- _O que fazer_:
Passe para o inglês a seguinte frase do texto sobre a economia brasileira em 2020: "O controle das contas públicas deve permitir juros mais baixos por mais tempo."

- _Trecho da página_:
────────────────────
2020 – O foco sai da Previdência e vai para o crescimento

No final de 2019 utilizamos como mote, para comunicar o cenário para 2020, a seguinte frase: “Para a economia mundial o melhor já passou, enquanto para a economia brasileira o pior já passou”. Ainda que não tivéssemos como prever a ação militar dos EUA no Irã e a expansão do Corona vírus, esses eventos certamente aprofundam a ideia de que não será um ano tranquilo para o setor externo. Nos próximos meses, provavelmente as previsões para o crescimento global serão revisadas para baixo. Por exemplo, as primeiras estimativas sugerem a subtração de 1 ponto percentual no crescimento chinês em 2020 por conta do vírus. Além disso, as primeiras medidas do novo governo argentino confirmam a projeção de que a crise no País vizinho vai perdurar. Dessa forma, não poderemos contar com a contribuição do mercado externo para o crescimento do Brasil nesse ano.

No cenário interno, acreditamos que a passagem do ano de 2019 para 2020 tem marcado uma mudança de foco no debate econômico brasileiro. Enquanto no ano passado as atenções estiveram voltadas para o comprometimento do governo com a agenda da sustentabilidade fiscal, em especial a aprovação da Reforma da Previdência, nesse ano, o baixo crescimento econômico, bem como os elementos estruturais, que nos impedem de crescer, ganhará mais destaque.

O controle das contas públicas deve permitir juros mais baixos por mais tempo. Além disso, verifica-se um efeito crownding in do setor privado na economia na medida em que o setor público diminui a sua participação. Esse movimento é crucial para o prospecto de taxa de juros, inflação e taxa de câmbio.

A menor competição do Governo pelos recursos escassos com os demais setores da economia tende a diminuir a tensão dos preços durante retomada. No período anterior, por exemplo, os gastos públicos eram altamente pró-cíclicos, ou seja, quando a economia crescia o setor público aumentava os gastos. Tendo em vista que no curto prazo a quantidade ofertada de insumos e mão de obra são restritos, gerávamos uma maior pressão inflacionária. A inflação crescente obrigava a atuação enérgica do Banco Central, que precisava elevar a taxa básica de juros para desacelerar a economia e conter os preços. Os juros mais altos ampliavam o diferencial de juros em relação ao exterior, atraindo capitais e apreciando a taxa de câmbio.
────────────────────
- _Dados fornecidos_:

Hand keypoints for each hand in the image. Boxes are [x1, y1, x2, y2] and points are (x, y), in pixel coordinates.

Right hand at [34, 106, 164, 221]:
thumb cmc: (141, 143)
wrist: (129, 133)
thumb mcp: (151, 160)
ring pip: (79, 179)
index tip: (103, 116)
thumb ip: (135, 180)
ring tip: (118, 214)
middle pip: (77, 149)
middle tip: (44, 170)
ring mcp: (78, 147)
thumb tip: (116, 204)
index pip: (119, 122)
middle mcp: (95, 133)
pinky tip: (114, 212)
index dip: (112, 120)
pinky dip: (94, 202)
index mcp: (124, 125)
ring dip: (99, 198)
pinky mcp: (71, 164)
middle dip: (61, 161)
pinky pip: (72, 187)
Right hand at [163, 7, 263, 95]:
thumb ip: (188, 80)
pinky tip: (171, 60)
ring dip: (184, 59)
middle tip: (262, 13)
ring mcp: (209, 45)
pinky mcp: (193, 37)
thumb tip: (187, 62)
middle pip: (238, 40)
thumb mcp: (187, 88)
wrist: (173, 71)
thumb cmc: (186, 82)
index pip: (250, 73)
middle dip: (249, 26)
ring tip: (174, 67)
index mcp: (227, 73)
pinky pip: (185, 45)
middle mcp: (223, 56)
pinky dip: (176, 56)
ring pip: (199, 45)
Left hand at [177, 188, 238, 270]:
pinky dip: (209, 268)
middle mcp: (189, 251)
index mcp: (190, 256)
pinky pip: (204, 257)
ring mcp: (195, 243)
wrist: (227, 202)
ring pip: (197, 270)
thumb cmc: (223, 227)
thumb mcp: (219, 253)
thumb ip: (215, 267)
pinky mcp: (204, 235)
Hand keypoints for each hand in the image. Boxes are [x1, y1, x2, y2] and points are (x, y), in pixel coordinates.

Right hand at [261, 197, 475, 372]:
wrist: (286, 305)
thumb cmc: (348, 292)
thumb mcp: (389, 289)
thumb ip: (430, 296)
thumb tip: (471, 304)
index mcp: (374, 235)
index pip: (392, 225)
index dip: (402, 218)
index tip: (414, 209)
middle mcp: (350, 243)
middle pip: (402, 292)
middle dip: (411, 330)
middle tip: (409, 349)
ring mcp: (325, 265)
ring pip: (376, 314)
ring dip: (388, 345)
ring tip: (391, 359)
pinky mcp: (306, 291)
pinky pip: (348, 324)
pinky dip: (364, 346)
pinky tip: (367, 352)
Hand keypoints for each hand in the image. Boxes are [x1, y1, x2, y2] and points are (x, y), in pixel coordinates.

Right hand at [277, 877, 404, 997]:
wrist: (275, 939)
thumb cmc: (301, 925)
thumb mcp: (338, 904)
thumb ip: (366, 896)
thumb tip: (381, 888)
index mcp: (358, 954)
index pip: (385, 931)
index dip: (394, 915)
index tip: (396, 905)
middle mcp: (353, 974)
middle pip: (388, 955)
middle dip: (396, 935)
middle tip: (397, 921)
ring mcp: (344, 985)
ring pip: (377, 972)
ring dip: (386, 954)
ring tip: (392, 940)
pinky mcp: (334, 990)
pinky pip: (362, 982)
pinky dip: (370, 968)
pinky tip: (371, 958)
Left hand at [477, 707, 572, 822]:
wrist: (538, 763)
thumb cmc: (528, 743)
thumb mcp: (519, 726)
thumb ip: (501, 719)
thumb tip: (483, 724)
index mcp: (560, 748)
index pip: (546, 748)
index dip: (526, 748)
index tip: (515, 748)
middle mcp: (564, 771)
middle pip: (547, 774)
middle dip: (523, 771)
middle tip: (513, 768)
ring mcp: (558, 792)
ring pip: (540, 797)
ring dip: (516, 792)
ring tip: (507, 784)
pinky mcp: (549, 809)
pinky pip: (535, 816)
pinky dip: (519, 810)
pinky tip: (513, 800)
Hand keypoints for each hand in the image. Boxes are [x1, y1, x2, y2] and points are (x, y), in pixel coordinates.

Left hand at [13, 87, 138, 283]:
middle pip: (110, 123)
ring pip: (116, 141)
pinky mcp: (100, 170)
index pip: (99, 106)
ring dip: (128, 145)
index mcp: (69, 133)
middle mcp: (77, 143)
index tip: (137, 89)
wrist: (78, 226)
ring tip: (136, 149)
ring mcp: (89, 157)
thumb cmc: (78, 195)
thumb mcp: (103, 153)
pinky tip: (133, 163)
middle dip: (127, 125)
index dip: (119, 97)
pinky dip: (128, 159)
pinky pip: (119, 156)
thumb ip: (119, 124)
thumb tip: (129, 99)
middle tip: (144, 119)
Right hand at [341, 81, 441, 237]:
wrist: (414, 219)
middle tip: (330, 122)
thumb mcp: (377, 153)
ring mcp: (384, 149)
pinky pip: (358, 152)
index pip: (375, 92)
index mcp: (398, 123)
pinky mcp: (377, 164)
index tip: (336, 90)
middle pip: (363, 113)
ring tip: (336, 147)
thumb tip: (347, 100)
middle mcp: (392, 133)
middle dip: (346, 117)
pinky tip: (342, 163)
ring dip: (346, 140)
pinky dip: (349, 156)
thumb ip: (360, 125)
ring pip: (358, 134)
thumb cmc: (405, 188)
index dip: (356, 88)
────────────────────
- _Resposta da tarefa_:
Controlling public finances should allow interest rates to stay lower for longer.